[[ MATERIAL FOR THE TASK, beginning ]]

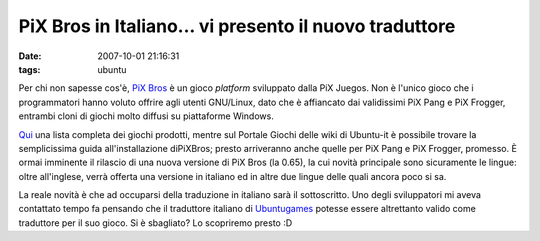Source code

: PiX Bros in Italiano... vi presento il nuovo traduttore
=======================================================

:date: 2007-10-01 21:16:31
:tags: ubuntu

Per chi non sapesse cos'è, `PiX Bros`_ è un gioco *platform*
sviluppato dalla PiX Juegos. Non è l'unico gioco che i programmatori
hanno voluto offrire agli utenti GNU/Linux, dato che è affiancato dai
validissimi PiX Pang e PiX Frogger, entrambi cloni di giochi molto
diffusi su piattaforme Windows.

`Qui`_ una lista completa dei
giochi prodotti, mentre sul Portale Giochi delle wiki di Ubuntu-it è
possibile trovare la semplicissima guida all'installazione diPiXBros;
presto arriveranno anche quelle per PiX Pang e PiX Frogger, promesso. È ormai
imminente il rilascio di una nuova versione di PiX Bros (la 0.65), la
cui novità principale sono sicuramente le lingue: oltre all'inglese,
verrà offerta una versione in italiano ed in altre due lingue delle
quali ancora poco si sa.

La reale novità è che ad occuparsi della traduzione in italiano sarà il
sottoscritto. Uno degli sviluppatori mi aveva contattato tempo fa
pensando che il traduttore italiano di
`Ubuntugames`_ potesse essere altrettanto
valido come traduttore per il suo gioco. Si è sbagliato? Lo scopriremo
presto :D

.. _PiX Bros: <http://www.pixjuegos.com/?q=node/56
.. _Qui: http://www.pixjuegos.com/?q=node/63
.. _PiXBros: http://wiki.ubuntu-it.org/Giochi/Puzzle/PixBros
.. _Ubuntugames: http://www.ubuntugames.org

[[ MATERIAL FOR THE TASK, end ]]

ASSIGNMENT: Output all the entries exactly, minus any pictures.

RESPONSE:
Source code

: PiX Bros in Italiano... vi presento il nuovo traduttore
=======================================================

:date: 2007-10-01 21:16:31
:tags: ubuntu

Per chi non sapesse cos'è, `PiX Bros`_ è un gioco *platform*
sviluppato dalla PiX Juegos. Non è l'unico gioco che i programmatori
hanno voluto offrire agli utenti GNU/Linux, dato che è affiancato dai
validissimi PiX Pang e PiX Frogger, entrambi cloni di giochi molto
diffusi su piattaforme Windows.

`Qui`_ una lista completa dei
giochi prodotti, mentre sul Portale Giochi delle wiki di Ubuntu-it è
possibile trovare la semplicissima guida all'installazione diPiXBros;
presto arriveranno anche quelle per PiX Pang e PiX Frogger, promesso. È ormai
imminente il rilascio di una nuova versione di PiX Bros (la 0.65), la
cui novità principale sono sicuramente le lingue: oltre all'inglese,
verrà offerta una versione in italiano ed in altre due lingue delle
quali ancora poco si sa.

La reale novità è che ad occuparsi della traduzione in italiano sarà il
sottoscritto. Uno degli sviluppatori mi aveva contattato tempo fa
pensando che il traduttore italiano di
`Ubuntugames`_ potesse essere altrettanto
valido come traduttore per il suo gioco. Si è sbagliato? Lo scopriremo
presto :D

.. _PiX Bros: <http://www.pixjuegos.com/?q=node/56
.. _Qui: http://www.pixjuegos.com/?q=node/63
.. _PiXBros: http://wiki.ubuntu-it.org/Giochi/Puzzle/PixBros
.. _Ubuntugames: http://www.ubuntugames.org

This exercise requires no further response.